Speaking while transporting supplies for the COVID-19 response, Kutinac looks forward to addressing the social determinates of health to “create a stronger New Mexico with health and wellness for all.”

“As the public health institute, CHI has their finger on the pulse of New Mexico on health and health policy,” Kutinac said of why he chose to join the board.

Kutinac has served for over a decade on the CHI advisory board for the New Mexico Southern Area Health Education Center, which covers the state’s 13 southern counties with health care continuing education and opportunities for professionals and community members.

Previously, Kutinac worked with Memorial Medical Center in Las Cruces on their medical residency program and has seen the need to further develop medical residency programs to fill the health care gap which daily impacts the lives of resident, much less during a pandemic. 

“We have to look at the structures in place that support health. Older patients in Grant county are a prime example of the difficulties rural seniors face. To access specialty health care, they need to travel to Las Cruces or Albuquerque, or El Paso, Texas, then the question becomes how are you going to get there and the cost associated with it,” said Kutinac of the larger systemic issues of rural health care access with which the state grapples.

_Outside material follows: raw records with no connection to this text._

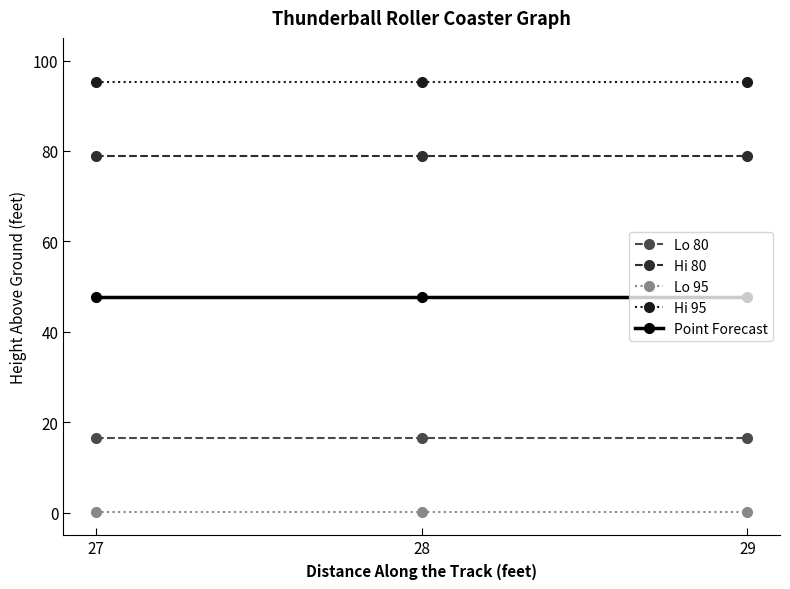

What is the value of the Hi 80 point at the 2nd from the left?

78.9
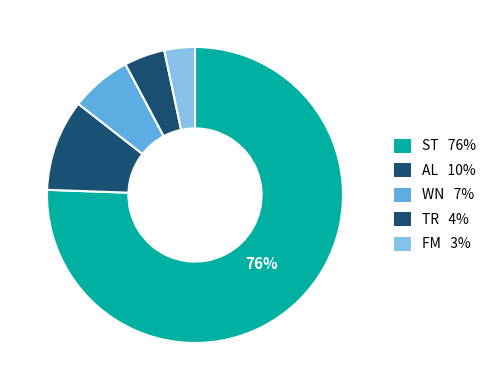

To the nearest percent, what is the difference between the AL and ST slice percentages?

66%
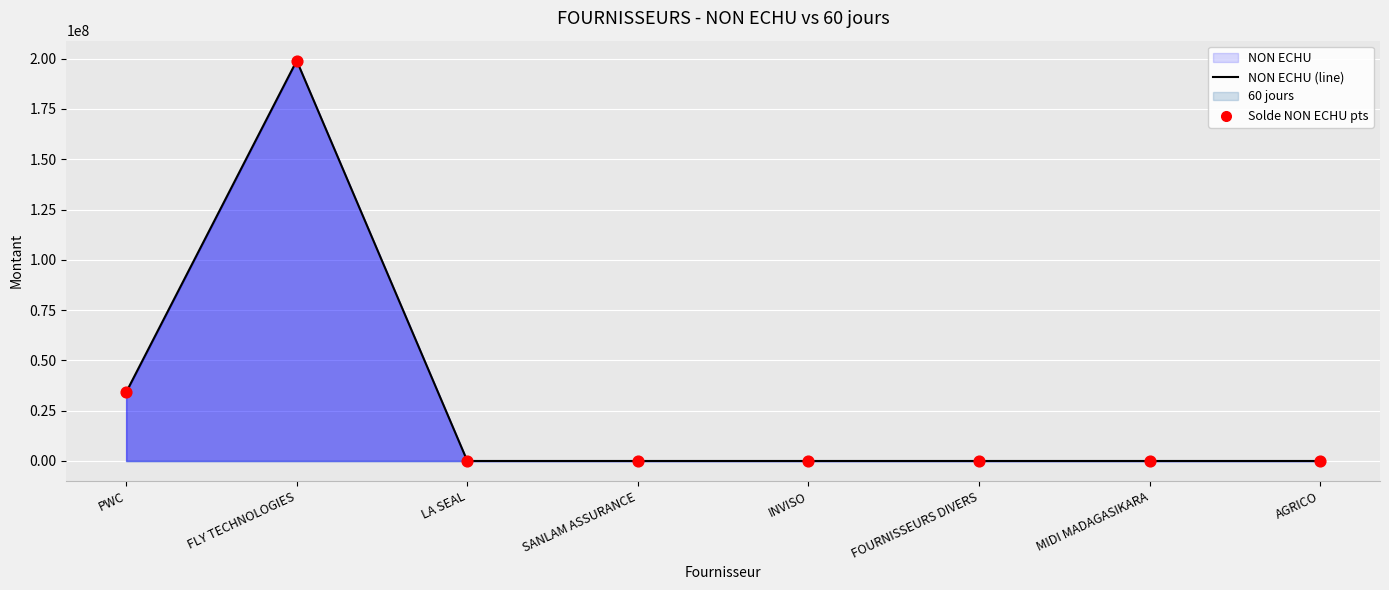

Which series has the largest total across all categories?

NON ECHU (line)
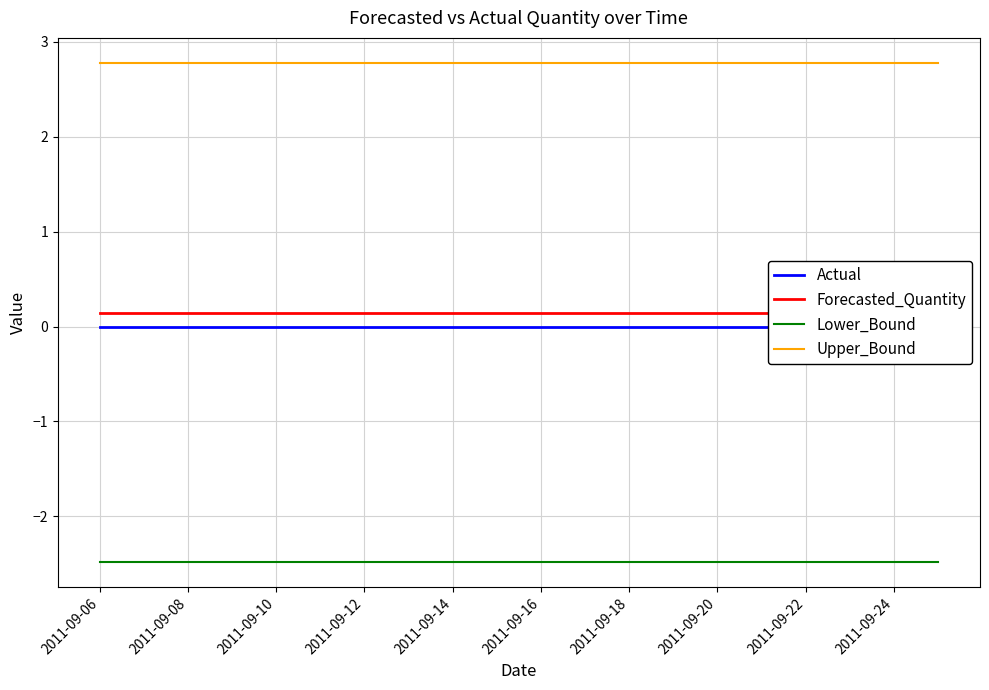

What is the highest value of the Lower_Bound series?

-2.5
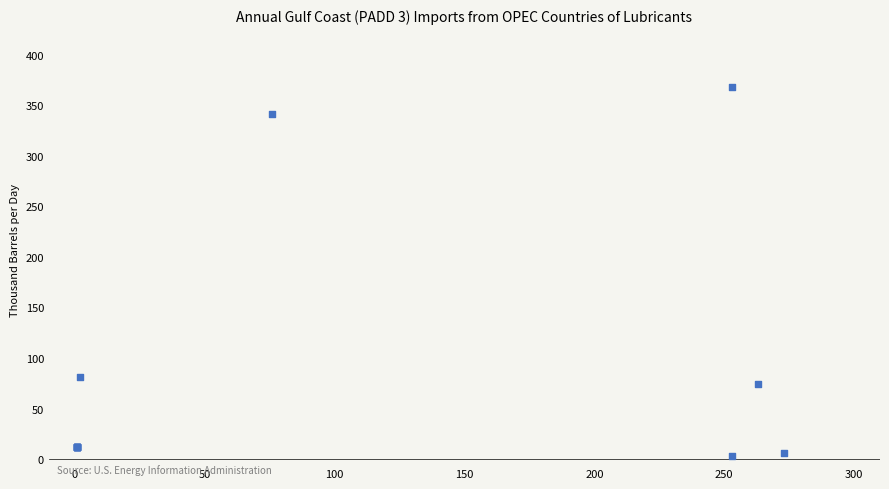

What Y value in the scatter plot is closest to 185?

81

Kutinac sums up the issue, “It’s not just let’s get them [rural seniors] health care, but it’s a matter of how and from a physician standpoint recruiting more isn’t always the option, and professionals have to buy-in to living in a rural area.”

Retaining physicians in rural communities can be a problem, but studies have shown rural residents who pursue a medical degree tend to return to the rural areas to practice their profession. CHI has worked diligently to promote health professions to rural students and guide them through the ins-and-outs of the process of seeking medical degrees.

“Growing our own health care professionals makes sense and I’m so excited to be part of those efforts,” said Kutinac. “We can build collaboration, and I hope to bring that big picture to the board.”

Kutinac added, “New Mexico might not have all the money in the world, but we have a whole lot of committed people to do great things!”